━━━ SUPPLIED INFORMATION

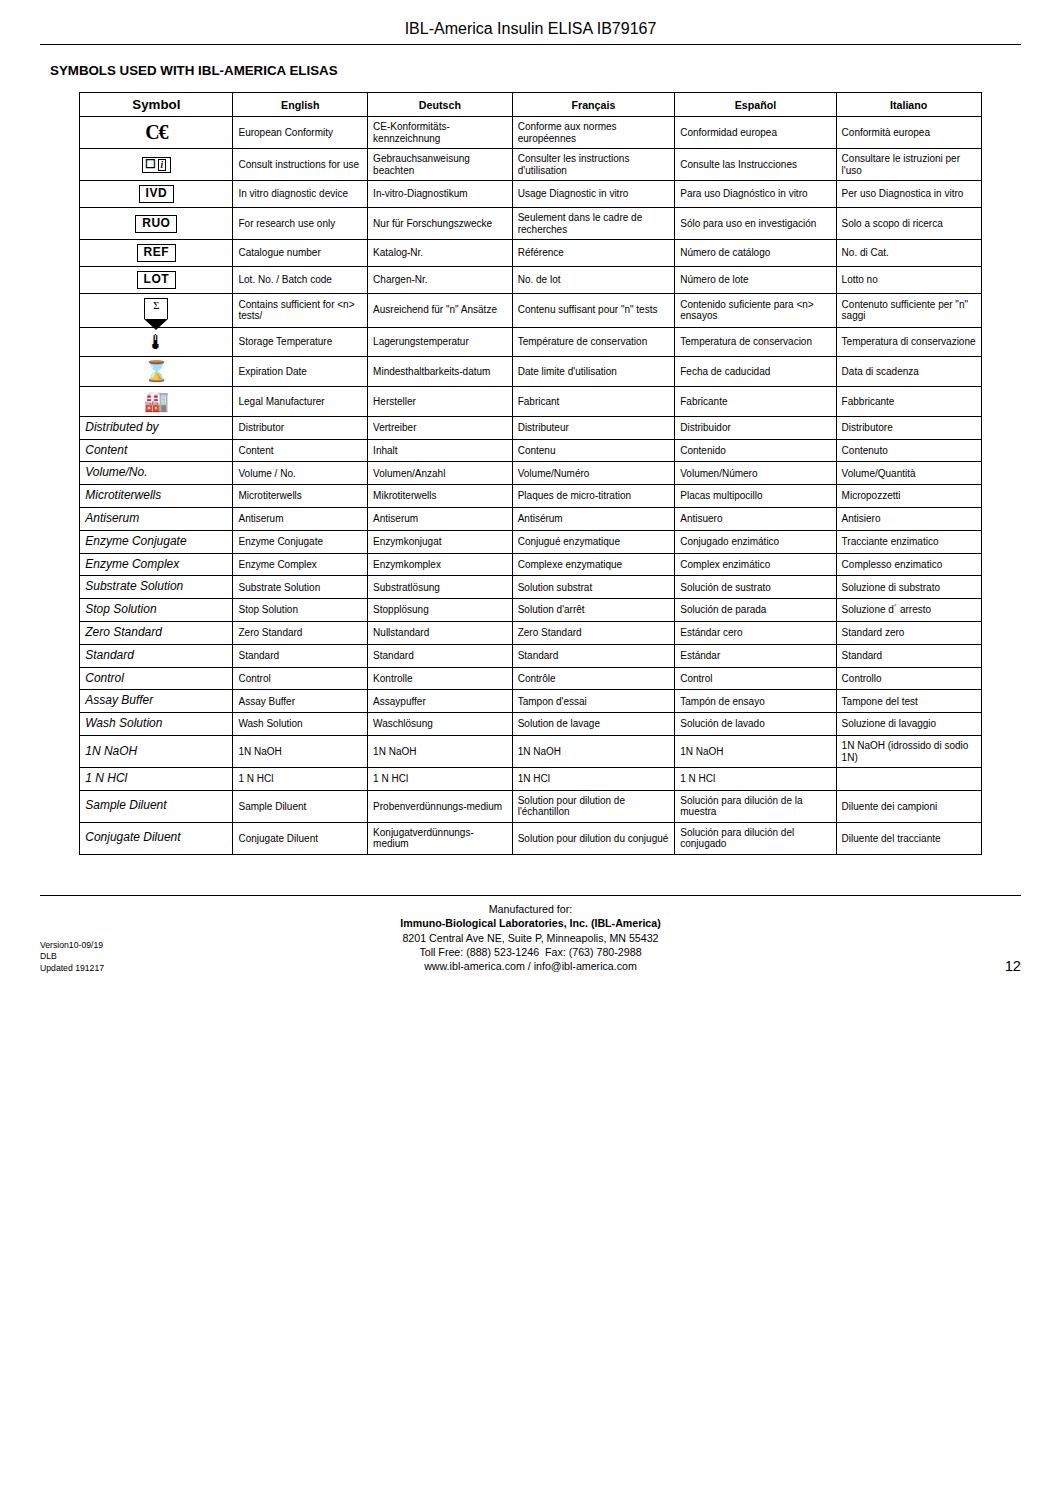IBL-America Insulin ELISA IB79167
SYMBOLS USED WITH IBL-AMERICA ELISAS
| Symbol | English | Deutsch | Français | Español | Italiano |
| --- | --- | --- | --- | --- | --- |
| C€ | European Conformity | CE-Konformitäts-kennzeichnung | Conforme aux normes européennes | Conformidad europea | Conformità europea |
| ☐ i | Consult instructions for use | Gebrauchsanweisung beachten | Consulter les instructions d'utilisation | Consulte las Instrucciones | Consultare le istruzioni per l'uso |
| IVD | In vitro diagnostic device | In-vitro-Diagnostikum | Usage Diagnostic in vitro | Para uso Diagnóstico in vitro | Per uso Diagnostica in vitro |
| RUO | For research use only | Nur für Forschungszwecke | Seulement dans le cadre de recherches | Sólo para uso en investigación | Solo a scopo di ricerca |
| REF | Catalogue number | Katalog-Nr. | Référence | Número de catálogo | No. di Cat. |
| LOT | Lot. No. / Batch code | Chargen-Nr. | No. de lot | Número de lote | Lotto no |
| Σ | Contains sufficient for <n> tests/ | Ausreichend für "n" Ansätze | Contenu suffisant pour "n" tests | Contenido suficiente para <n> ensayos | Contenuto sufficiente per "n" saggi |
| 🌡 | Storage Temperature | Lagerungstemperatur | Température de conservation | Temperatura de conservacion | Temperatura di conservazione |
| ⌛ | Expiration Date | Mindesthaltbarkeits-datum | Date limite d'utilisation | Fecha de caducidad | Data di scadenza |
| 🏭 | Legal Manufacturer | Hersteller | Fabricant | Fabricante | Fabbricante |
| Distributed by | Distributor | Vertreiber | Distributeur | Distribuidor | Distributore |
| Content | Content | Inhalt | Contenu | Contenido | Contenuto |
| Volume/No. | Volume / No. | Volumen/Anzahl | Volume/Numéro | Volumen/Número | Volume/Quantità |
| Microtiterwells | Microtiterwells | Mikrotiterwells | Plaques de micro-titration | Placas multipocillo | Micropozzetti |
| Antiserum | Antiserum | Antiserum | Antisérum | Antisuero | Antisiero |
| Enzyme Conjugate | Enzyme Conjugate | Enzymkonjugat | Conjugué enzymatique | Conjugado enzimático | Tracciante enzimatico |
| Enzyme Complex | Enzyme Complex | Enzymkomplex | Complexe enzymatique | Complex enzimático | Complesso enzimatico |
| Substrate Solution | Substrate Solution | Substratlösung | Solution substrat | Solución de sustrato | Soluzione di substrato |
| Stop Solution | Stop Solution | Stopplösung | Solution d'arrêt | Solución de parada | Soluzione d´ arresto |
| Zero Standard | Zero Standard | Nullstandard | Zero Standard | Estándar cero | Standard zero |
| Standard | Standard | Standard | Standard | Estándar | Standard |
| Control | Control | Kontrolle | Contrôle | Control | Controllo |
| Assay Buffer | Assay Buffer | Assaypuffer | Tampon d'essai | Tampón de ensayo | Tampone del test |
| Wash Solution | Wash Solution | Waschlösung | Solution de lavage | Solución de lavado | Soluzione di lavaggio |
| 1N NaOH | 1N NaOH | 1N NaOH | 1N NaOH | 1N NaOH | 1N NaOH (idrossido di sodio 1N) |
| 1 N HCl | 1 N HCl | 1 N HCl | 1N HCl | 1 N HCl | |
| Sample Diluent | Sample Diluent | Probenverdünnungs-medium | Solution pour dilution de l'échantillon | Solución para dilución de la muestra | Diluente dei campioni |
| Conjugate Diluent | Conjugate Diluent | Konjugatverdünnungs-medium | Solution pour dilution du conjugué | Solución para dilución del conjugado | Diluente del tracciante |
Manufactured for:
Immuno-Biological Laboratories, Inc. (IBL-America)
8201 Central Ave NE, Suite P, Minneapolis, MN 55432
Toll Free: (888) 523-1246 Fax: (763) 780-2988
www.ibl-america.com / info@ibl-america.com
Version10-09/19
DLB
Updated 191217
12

━━━━━━
━━━ SUPPLIED INFORMATION

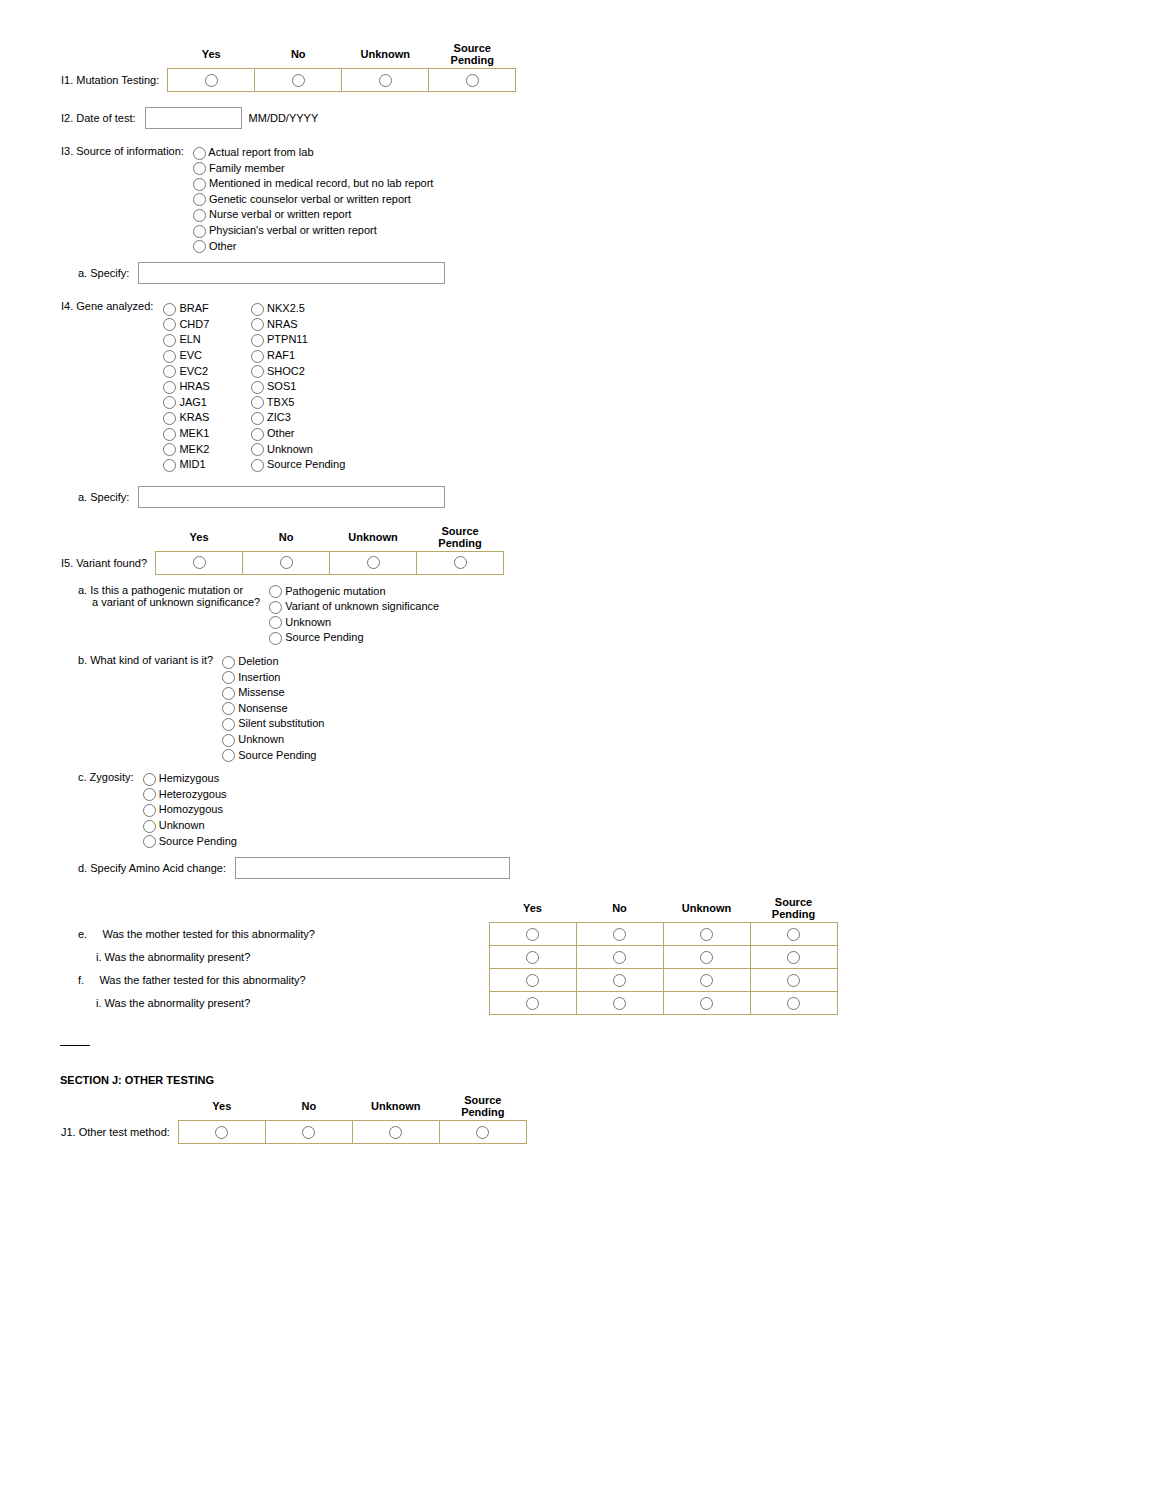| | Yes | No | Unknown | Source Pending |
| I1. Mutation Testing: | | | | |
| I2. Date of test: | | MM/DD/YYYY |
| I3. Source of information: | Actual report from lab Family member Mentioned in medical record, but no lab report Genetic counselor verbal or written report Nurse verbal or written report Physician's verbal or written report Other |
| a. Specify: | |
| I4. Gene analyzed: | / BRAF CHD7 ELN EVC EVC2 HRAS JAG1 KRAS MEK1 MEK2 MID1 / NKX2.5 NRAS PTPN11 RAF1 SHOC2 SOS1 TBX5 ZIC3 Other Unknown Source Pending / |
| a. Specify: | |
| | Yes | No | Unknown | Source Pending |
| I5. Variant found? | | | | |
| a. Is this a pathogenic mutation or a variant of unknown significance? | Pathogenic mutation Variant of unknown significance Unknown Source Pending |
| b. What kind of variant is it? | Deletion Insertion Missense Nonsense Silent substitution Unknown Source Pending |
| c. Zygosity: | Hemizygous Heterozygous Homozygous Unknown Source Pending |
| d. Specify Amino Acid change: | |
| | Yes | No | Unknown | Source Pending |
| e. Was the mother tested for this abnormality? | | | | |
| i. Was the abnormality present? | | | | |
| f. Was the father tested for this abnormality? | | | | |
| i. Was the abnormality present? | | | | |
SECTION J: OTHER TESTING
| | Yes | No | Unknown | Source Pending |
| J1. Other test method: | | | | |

━━━━━━

* **WHAT THE EXERCISE ASKS**: Identify and extract each line of the listing that contains "abnormality".

* **SOLUTION FOR THIS EXERCISE**:
| e. Was the mother tested for this abnormality? | | | | |
| i. Was the abnormality present? | | | | |
| f. Was the father tested for this abnormality? | | | | |
| i. Was the abnormality present? | | | | |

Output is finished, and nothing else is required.